_DATA FOR ANALYSIS_

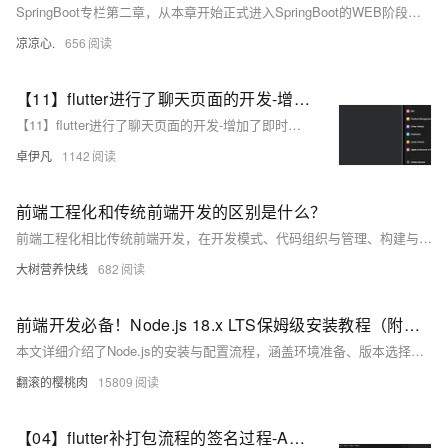
SpringBoot专栏第二章，从本章开始正式进入SpringBoot的WEB阶段开发，本章先带你认识yaml配置文件和资源的路径配置原理，以方便在后面的文章中打下基础
凉凉心.
656
【11】flutter进行了聊天页面的开发-增加了即时通讯聊天的整体页面和组件-切换-朋友-陌生人-vip开通详细页面-即时通讯sdk准备-直播sdk准备-即时通讯有无UI集成的区别介绍-开发完整的社交APP-前端客户端开发+数据联调|以优雅草商业项目为例做开发-flutter开发-全流程-商业应用级实战开发-优雅草Alex
【11】flutter进行了聊天页面的开发-增加了即时通讯聊天的整体页面和组件-切换-朋友-陌生人-vip开通详细页面-即时通讯sdk准备-直播sdk准备-即时通讯有无UI集成的区别介绍-开发完整的社交APP-前端客户端开发+数据联调|以优雅草商业项目为例做开发-flutter开发-全流程-商业应用级实战开发-优雅草Alex
卓伊凡
1142
前端工程化和传统前端开发的区别是什么？
前端工程化相比传统前端开发，在开发模式、代码组织与管理、构建与部署流程、团队协作、性能优化以及技术选型等方面都有了显著的改进和提升，能够更好地应对现代前端应用开发的复杂性和高要求。
大树营养快线
682
前端开发必备！Node.js 18.x LTS保姆级安装教程（附国内镜像源配置）
本文详细介绍了Node.js的安装与配置流程，涵盖环境准备、版本选择（推荐LTS版v18.x）、安装步骤（路径设置、组件选择）、环境验证（命令测试、镜像加速）及常见问题解决方法。同时推荐开发工具链，如VS Code、Yarn等，并提供常用全局包安装指南，帮助开发者快速搭建高效稳定的JavaScript开发环境。内容基于官方正版软件，确保合规性与安全性。
翻滚的樱桃肉
15809
【04】flutter补打包流程的签名过程-APP安卓调试配置-结构化项目目录-完善注册相关页面-开发完整的社交APP-前端客户端开发+数据联调|以优雅草商业项目为例做开发-flutter开发-全流程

_REQUEST_
Set out every line of text from the items above as a numbered list, leaving out blank lines and the pictures.

_RESULT BELOW_
1. SpringBoot专栏第二章，从本章开始正式进入SpringBoot的WEB阶段开发，本章先带你认识yaml配置文件和资源的路径配置原理，以方便在后面的文章中打下基础
2. 凉凉心.
3. 656
4. 【11】flutter进行了聊天页面的开发-增加了即时通讯聊天的整体页面和组件-切换-朋友-陌生人-vip开通详细页面-即时通讯sdk准备-直播sdk准备-即时通讯有无UI集成的区别介绍-开发完整的社交APP-前端客户端开发+数据联调|以优雅草商业项目为例做开发-flutter开发-全流程-商业应用级实战开发-优雅草Alex
5. 【11】flutter进行了聊天页面的开发-增加了即时通讯聊天的整体页面和组件-切换-朋友-陌生人-vip开通详细页面-即时通讯sdk准备-直播sdk准备-即时通讯有无UI集成的区别介绍-开发完整的社交APP-前端客户端开发+数据联调|以优雅草商业项目为例做开发-flutter开发-全流程-商业应用级实战开发-优雅草Alex
6. 卓伊凡
7. 1142
8. 前端工程化和传统前端开发的区别是什么？
9. 前端工程化相比传统前端开发，在开发模式、代码组织与管理、构建与部署流程、团队协作、性能优化以及技术选型等方面都有了显著的改进和提升，能够更好地应对现代前端应用开发的复杂性和高要求。
10. 大树营养快线
11. 682
12. 前端开发必备！Node.js 18.x LTS保姆级安装教程（附国内镜像源配置）
13. 本文详细介绍了Node.js的安装与配置流程，涵盖环境准备、版本选择（推荐LTS版v18.x）、安装步骤（路径设置、组件选择）、环境验证（命令测试、镜像加速）及常见问题解决方法。同时推荐开发工具链，如VS Code、Yarn等，并提供常用全局包安装指南，帮助开发者快速搭建高效稳定的JavaScript开发环境。内容基于官方正版软件，确保合规性与安全性。
14. 翻滚的樱桃肉
15. 15809
16. 【04】flutter补打包流程的签名过程-APP安卓调试配置-结构化项目目录-完善注册相关页面-开发完整的社交APP-前端客户端开发+数据联调|以优雅草商业项目为例做开发-flutter开发-全流程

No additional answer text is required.